Asked whether the Pi-Top is meant as a control for do-it-yourself products or as an ordinary laptop, Lozano explains that the laptop’s modularity will mean that “you can interchange microcomputers and instantly have a completely different experience. You can use your Pi-Top with a Raspberry Pi to work on your Pi-related projects and use the Pi-Top as a control for your projects. You can also choose to plug in the eight-core/2GB RAM Odroid-XU3 and have quite a powerful little device capable of behaving like any commercial laptop you might use on a daily basis. On a practical use front, if you want to turn your microcomputer into a laptop, Pi-Top is your best option.”

Besides the laptop itself, Pi-Top is also planning a series of of HATs, or programmable hardware boards, that extend the laptop both for maker projects and general use. Lozano explains that HATs attach “straight to the top of your Raspberry Pi through the acrylic slice in the Pi-Top.” The company currently makes HATs for home automation, robots, and LCD screens and has plans for many more, although Lozano adds that “we haven’t decided what our next HAT will be.”

Figure 3: The home automation HAT, one of many planned to extend the Pi-Top. (Courtesy pi-top.com)

Market Niches and the Future

Lozano suggests that the Pi-Top is primarily a learning tool. “I see our current niche [lies] in giving people a great way to use a Raspberry Pi in its own right, that also offers a clear gateway into understanding hardware. We have had a great reaction from schools, especially after the Indiegogo campaign. Pi-Top is easy to store, turns any classroom into an IT room, and saves the classroom time, as you don’t have to set up PI-Top like a traditional Raspberry Pi.”
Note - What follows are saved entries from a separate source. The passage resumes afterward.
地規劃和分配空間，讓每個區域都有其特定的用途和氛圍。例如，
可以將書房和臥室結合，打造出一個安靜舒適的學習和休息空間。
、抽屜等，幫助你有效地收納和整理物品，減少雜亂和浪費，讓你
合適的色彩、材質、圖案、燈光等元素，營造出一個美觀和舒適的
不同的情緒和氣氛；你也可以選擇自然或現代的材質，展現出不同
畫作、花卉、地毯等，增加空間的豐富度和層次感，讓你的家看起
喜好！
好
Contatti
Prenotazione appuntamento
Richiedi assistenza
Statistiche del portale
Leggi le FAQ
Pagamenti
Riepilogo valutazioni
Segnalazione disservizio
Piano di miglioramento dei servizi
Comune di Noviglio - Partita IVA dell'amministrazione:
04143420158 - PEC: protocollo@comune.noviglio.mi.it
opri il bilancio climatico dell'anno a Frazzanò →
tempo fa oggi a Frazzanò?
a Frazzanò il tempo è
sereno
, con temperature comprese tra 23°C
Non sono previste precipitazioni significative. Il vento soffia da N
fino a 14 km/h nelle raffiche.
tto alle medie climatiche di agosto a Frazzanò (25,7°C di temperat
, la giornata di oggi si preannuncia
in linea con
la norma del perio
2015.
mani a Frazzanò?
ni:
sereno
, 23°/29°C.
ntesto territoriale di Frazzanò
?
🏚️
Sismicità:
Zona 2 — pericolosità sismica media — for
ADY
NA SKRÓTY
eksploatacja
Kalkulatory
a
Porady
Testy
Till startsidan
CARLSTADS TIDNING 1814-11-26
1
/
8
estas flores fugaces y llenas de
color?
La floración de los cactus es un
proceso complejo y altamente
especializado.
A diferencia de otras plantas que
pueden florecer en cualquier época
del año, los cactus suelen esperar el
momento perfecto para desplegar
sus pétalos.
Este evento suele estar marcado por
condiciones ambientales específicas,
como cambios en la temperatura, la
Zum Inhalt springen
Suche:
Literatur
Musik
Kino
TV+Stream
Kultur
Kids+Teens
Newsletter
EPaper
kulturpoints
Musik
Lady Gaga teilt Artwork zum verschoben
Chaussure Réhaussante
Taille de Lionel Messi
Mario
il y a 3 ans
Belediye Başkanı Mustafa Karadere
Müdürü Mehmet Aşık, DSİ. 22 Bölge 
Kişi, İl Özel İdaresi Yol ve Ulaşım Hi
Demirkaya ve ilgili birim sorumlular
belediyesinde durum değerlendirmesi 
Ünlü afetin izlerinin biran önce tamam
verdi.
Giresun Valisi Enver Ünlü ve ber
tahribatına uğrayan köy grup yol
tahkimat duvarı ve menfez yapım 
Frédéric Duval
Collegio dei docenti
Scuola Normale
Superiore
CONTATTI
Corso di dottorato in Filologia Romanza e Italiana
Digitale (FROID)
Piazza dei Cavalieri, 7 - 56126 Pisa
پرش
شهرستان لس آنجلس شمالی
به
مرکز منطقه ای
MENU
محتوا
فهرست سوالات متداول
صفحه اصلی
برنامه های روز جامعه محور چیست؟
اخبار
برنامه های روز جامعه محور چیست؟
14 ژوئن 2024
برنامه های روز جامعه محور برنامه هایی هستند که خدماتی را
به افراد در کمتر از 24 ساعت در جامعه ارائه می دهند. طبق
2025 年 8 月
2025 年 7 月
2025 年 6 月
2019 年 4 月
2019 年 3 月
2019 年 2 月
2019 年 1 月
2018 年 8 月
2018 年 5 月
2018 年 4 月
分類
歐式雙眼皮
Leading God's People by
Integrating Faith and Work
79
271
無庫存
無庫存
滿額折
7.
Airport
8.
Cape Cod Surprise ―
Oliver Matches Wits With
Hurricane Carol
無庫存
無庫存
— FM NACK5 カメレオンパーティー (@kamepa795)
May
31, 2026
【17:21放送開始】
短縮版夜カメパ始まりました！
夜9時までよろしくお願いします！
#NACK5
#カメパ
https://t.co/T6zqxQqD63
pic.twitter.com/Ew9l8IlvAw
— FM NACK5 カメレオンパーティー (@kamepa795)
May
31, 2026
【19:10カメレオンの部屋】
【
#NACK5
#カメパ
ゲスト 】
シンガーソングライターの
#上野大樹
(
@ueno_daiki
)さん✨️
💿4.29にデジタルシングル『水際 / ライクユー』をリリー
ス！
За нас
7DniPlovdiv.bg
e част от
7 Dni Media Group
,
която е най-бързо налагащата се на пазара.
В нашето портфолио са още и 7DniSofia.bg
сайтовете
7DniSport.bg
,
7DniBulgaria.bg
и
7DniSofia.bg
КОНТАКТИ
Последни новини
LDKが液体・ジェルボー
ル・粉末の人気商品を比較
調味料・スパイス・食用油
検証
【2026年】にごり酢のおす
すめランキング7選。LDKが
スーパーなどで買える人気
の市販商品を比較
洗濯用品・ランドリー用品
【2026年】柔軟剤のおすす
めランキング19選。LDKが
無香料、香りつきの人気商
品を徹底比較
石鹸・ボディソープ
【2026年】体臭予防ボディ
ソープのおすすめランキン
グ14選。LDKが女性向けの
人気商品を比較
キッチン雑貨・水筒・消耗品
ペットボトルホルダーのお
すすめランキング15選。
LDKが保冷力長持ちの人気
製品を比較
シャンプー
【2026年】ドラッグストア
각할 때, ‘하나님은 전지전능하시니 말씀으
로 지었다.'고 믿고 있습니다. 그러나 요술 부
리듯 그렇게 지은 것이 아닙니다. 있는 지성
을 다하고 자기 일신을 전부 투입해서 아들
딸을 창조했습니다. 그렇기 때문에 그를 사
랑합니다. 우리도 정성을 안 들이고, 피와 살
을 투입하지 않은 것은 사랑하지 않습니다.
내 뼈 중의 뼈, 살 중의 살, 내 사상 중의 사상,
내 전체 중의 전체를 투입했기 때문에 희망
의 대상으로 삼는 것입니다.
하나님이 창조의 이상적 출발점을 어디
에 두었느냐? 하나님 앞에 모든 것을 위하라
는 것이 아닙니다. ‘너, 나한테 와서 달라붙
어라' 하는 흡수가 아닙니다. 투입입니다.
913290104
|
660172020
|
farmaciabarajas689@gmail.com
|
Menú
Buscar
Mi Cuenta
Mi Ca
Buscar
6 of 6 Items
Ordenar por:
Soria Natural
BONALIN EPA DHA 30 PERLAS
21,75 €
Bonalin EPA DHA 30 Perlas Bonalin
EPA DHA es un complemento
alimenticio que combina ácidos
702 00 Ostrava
Lozano is talking about the Pi-Top’s early adoption, and there seems little doubt that easily understood, freely available instructions about hardware will be widely welcomed. However, assuming that the Pi-Top is released as envisioned – and, so far, there seems no reason to believe it will not be, except perhaps for a month or two of slippage in the release date – I suspect that he is being cautious. The Pi-Top’s modularity and emphasis on free software suggest that it is an idea whose time has come.

This time next year, the Pi-Top could easily be second only to the Raspberry Pi in popularity. If so, the state of open hardware will have taken a giant leap forward.